Neo-trad country singer Jon Pardi wants you to think a little more north, to the tiny town of Dixon, California, where he grew up a short drive from the state capitol of Sacramento.

On his just released fifth studio album “Honkytonk Hollywood,” Pardi brings in a little “West Coast country vibe” to complement the twangy country that he’s hung his cattlemen crease-style cowboy hat on since 2014.

Neo-trad country singer Jon Pardi didn't make his just-released fifth album to move the needle on his music career. "I made this record because I needed this record," he said. 

“I didn’t go too crazy, but, you know, it’s got a little more of a West Coast rock country vibe on this record with the traditional,” he said during a mid-April phone call to talk about his Tucson Arena concert on Thursday, May 15.

“It’s just got a good feel and it’s kind of how I think my country music is in 2025,” he said. “It’s ‘Honytonk Hollywood’ and it’s definitely got a little more rock and roll edge to it. But it’s also very hard roots of country music.”

The 17-track album takes Pardi all over the sonic map, from the country rocking “Boots Off” and twangy “She Gets to Drinking,” with weepy fiddle and steel guitar; to the classic three-chord rocker “Rush” and the toe-tapping Eagles-esque “Hey California,” a poppy ode to Pardi’s native Golden State and the girl that got away.

This is arguably Pardi’s most accessible album for country fans that came into the genre on the wave of 2010s pop-country acts including Dan and Shay, Lady A and Florida Georgia Line.

The guitar riff opening “Friday Night Heartbreaker” has flashes of 1980s synth-pop fused with soft rock, while “Hard Knocks” takes a harder edge, with driving guitar and pulsating percussion.
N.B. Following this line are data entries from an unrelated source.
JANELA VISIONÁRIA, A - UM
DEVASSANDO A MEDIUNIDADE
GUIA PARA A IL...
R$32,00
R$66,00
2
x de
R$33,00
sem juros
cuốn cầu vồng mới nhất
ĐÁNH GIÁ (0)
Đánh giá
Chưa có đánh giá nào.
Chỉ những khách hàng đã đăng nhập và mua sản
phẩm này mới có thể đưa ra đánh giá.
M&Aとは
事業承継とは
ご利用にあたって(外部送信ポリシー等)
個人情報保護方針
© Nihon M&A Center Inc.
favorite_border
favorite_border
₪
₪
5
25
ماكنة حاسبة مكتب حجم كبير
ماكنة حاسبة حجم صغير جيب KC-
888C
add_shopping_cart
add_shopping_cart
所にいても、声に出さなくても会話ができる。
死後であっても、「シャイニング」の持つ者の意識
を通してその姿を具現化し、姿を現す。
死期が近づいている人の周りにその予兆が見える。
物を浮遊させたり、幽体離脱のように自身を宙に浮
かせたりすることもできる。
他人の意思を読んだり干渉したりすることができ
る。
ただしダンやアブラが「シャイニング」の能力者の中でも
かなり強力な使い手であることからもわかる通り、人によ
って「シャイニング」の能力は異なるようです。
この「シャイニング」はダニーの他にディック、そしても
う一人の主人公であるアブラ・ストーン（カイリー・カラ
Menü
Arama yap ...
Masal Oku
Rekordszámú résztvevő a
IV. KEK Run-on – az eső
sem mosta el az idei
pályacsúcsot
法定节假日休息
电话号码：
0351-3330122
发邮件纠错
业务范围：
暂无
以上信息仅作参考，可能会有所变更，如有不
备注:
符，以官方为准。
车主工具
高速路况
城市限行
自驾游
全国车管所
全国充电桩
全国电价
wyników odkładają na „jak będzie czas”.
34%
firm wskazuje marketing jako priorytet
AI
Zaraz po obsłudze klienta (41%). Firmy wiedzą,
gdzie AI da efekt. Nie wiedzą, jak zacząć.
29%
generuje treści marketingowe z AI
The daddy-daughter ballad “She Drives Away” will tug at the hardest daddy heart as his little girl says “I do” and drives away.

Even in the songs that lean more rock and pop, producer Jay Joyce (Eric Church, Amos Lee, Zac Brown Band) inserts a little twangy fiddle or steel pedal to remind listeners that Pardi’s Hollywood hasn’t forgotten its rural country roots.

And those roots are the dominant thread in “Honkytonk Hollywood,” which celebrates the blue-collar tradition of “He Went to Work,” doles out advice to the woman who goes all in on in a “Gamblin’ Man,” begs the question “Don’t You Wanna Know” what would happen if you stayed longer, and laments how “misery and gin’s got me blending right in with an old Haggard song” in this “Bar Room Blue.”

“It could be California country, it could be Nashville country. It’s kind of everything,” said the 39-year-old father of two young daughters, ages 2 and 10 months. “We just kind of made it so everybody gets a little bit everything on it.”

The album’s debut single “Friday Night Heartbreak,” released last fall, peaked at No. 23 on Billboard’s country charts. The follow-up single, the sweetly sentimental “She Drives Away,” impacted radio in late March.

Ask where he hopes “Honkytonk Hollywood” will take his career, and you can almost hear Pardi scoff.

He never thinks in those terms when it comes to making music. It’s never about No. 1 hits (he has four of them, BTW) or platinum records (sales of a million-plus).

“We were just making music that felt good,” he said. “I just made a record because I needed to make a record, like mentally, I really needed this record. And you just never know,” he said. “There’s no, ‘Oh yeah, I’m gonna do this because this is gonna do this for me.’ I don’t think like that. ... I made this record because I needed this record, I needed these songs. I needed to sing these songs. I need to play these songs live.”

Pardi is bringing along country singers Corey Kent and Kassi Ashton to open the show at Tucson Arena, 250 S. Church Ave., beginning at 7 p.m. Thursday. Tickets start at $32 through ticketmaster.com.